The effects of high out-of-pocket spending were seen harshest on adults of working age, ages 18 to 64 years. The results of such a system have led to financial destitution, high medical debts, and great stress over the possibility of financial ruin. Those who put off treatment may find that illnesses can reduce productivity and limit household income.

While there have been numerous studies that seek to identify the monetary strain cancer treatment can have on personal finance, this is one of the first studies to focus on general-practice medicine, apart from oncology. For this latest study the research team, led by Robin Yabroff, Ph.D, observed three areas of financial distress: the material (e.g., problems paying medical bills), the psychological (e.g., worry about medical bills) and the behavioral (delaying or forgoing medical care because of cost).
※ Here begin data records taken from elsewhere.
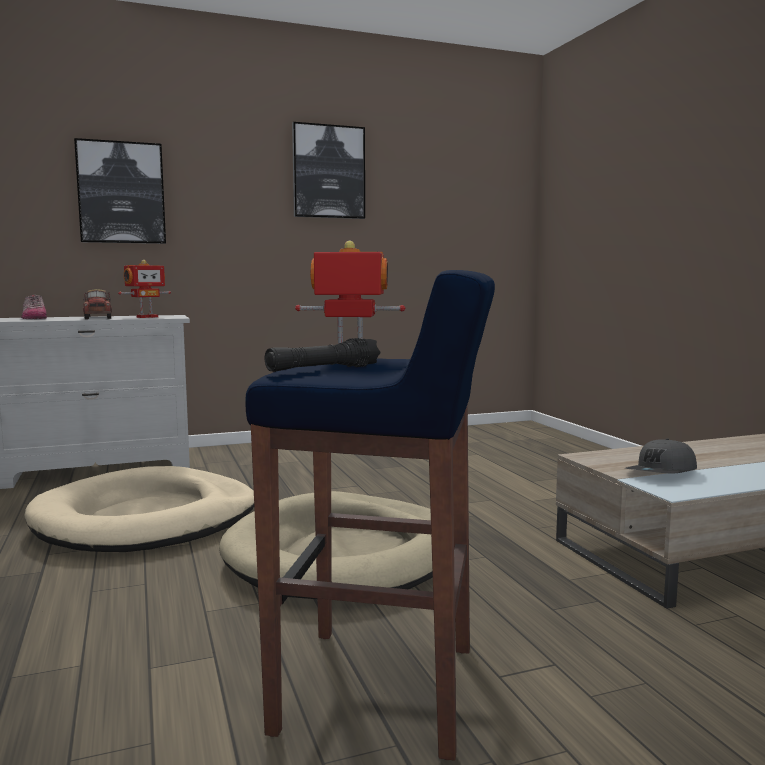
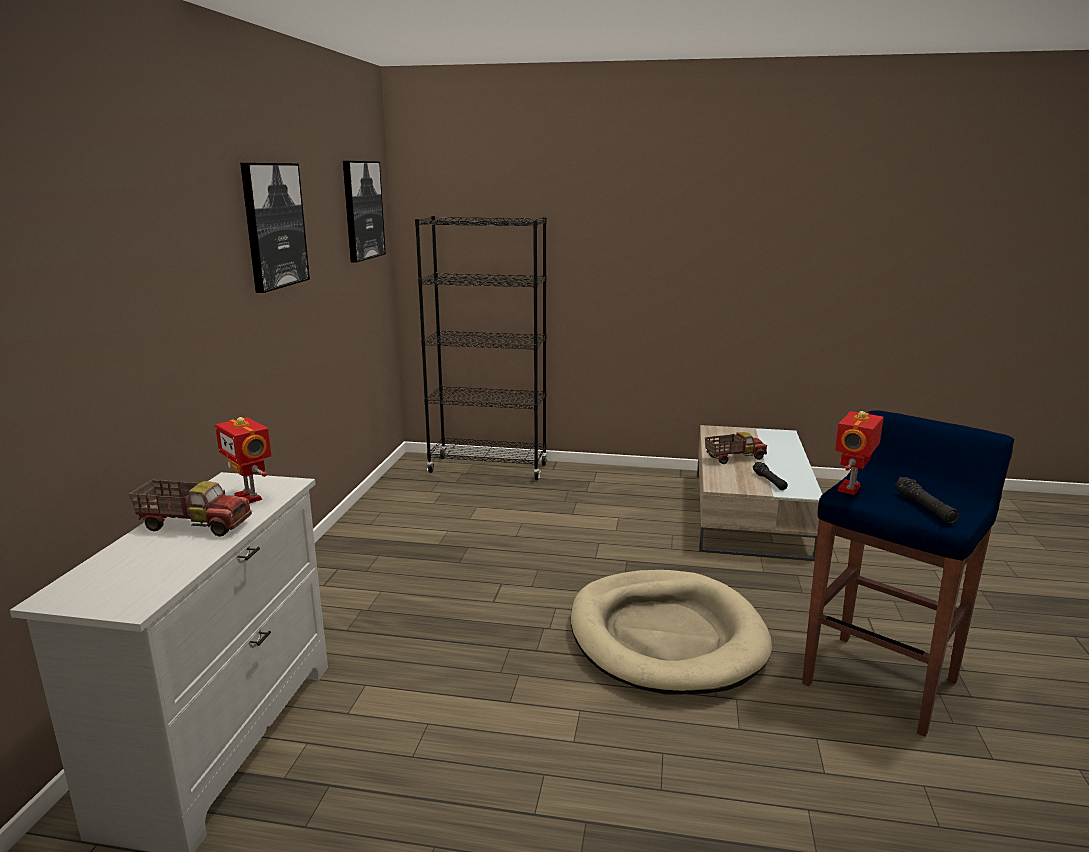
camera: 60 degrees left, 10 degrees up
shoe [21,295,47,319] -> none
beige dog bed [24,466,254,552] -> none
picture [74,138,166,244] -> picture moved to [343,161,386,263]
toy robot [118,260,171,318] -> toy robot turned 150 degrees clockwise [215,417,272,504]
grey cap [625,439,697,473] -> black flashlight [753,462,788,490]
none -> black bookcase [415,216,547,480]
none -> toy truck [705,432,767,464]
Using data from the 2015-2017 National Health Interview Survey, researchers determined:

56.0% of adults reported at least one domain of medical financial hardship, representing 137.1 million adults in the United States. Compared with those 65 years and older, adults 18 to 64 reported higher material (28.9% vs. 15.3%), psychological (46.9% vs. 28.4%) and behavioral (21.2% vs. 12.7%) medical financial hardship.

Among adults aged 18 to 64, a correlation was found between lower levels of education and the intensity of such hardship. Those who were uninsured were twice as likely to report financial hardship than those with public or private insurance plans. Women were also found more likely to report multiple domains of hardship than men.

Unfortunately, this trend towards medically based financial hardship is only expected to increase. In their conclusion, the researchers made a grim prediction for the future of medical costs:

Medical financial hardship is common in the USA, especially in adults aged 18–64 years and those without health insurance coverage. With trends towards higher patient cost-sharing and increasing health care costs, risks of hardship may increase in the future.